Problem statement: Verbatim copy, images omitted: return the full listing.
Material supplied: Begin
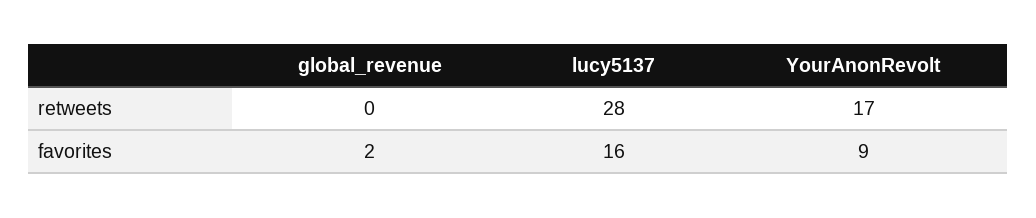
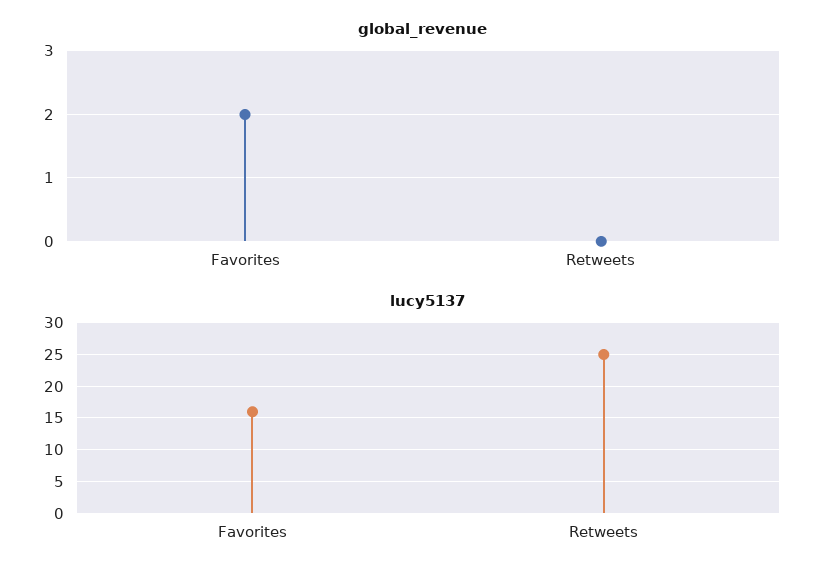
  {
    "global_revenue": {
      "retweets": 0,
      "favorites": 2
    },
    "lucy5137": {
-     "retweets": 28,
+     "retweets": 25,
      "favorites": 16
-   },
+   }
-   "YourAnonRevolt": {
-     "retweets": 17,
-     "favorites": 9
-   }
  }

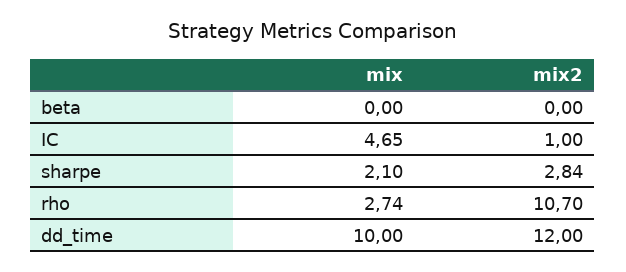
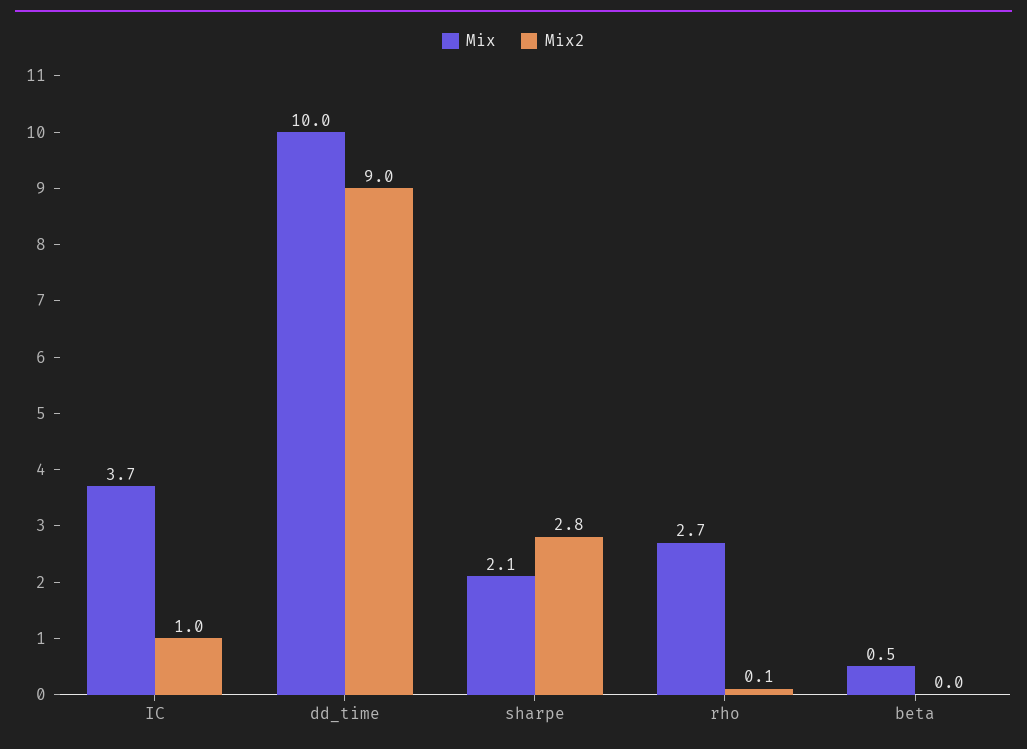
  {
    "mix": {
-     "beta": 0,
+     "beta": 0.5,
-     "IC": 4.65,
+     "IC": 3.7,
      "sharpe": 2.1,
      "rho": 2.74,
      "dd_time": 10
    },
    "mix2": {
      "beta": 0,
      "IC": 1,
      "sharpe": 2.84,
-     "rho": 10.7,
+     "rho": 0.1,
-     "dd_time": 12
+     "dd_time": 9
    }
  }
Material supplied: End
Written answer:
  {
    "global_revenue": {
      "retweets": 0,
      "favorites": 2
    },
    "lucy5137": {
-     "retweets": 28,
+     "retweets": 25,
      "favorites": 16
-   },
+   }
-   "YourAnonRevolt": {
-     "retweets": 17,
-     "favorites": 9
-   }
  }

  {
    "mix": {
-     "beta": 0,
+     "beta": 0.5,
-     "IC": 4.65,
+     "IC": 3.7,
      "sharpe": 2.1,
      "rho": 2.74,
      "dd_time": 10
    },
    "mix2": {
      "beta": 0,
      "IC": 1,
      "sharpe": 2.84,
-     "rho": 10.7,
+     "rho": 0.1,
-     "dd_time": 12
+     "dd_time": 9
    }
  }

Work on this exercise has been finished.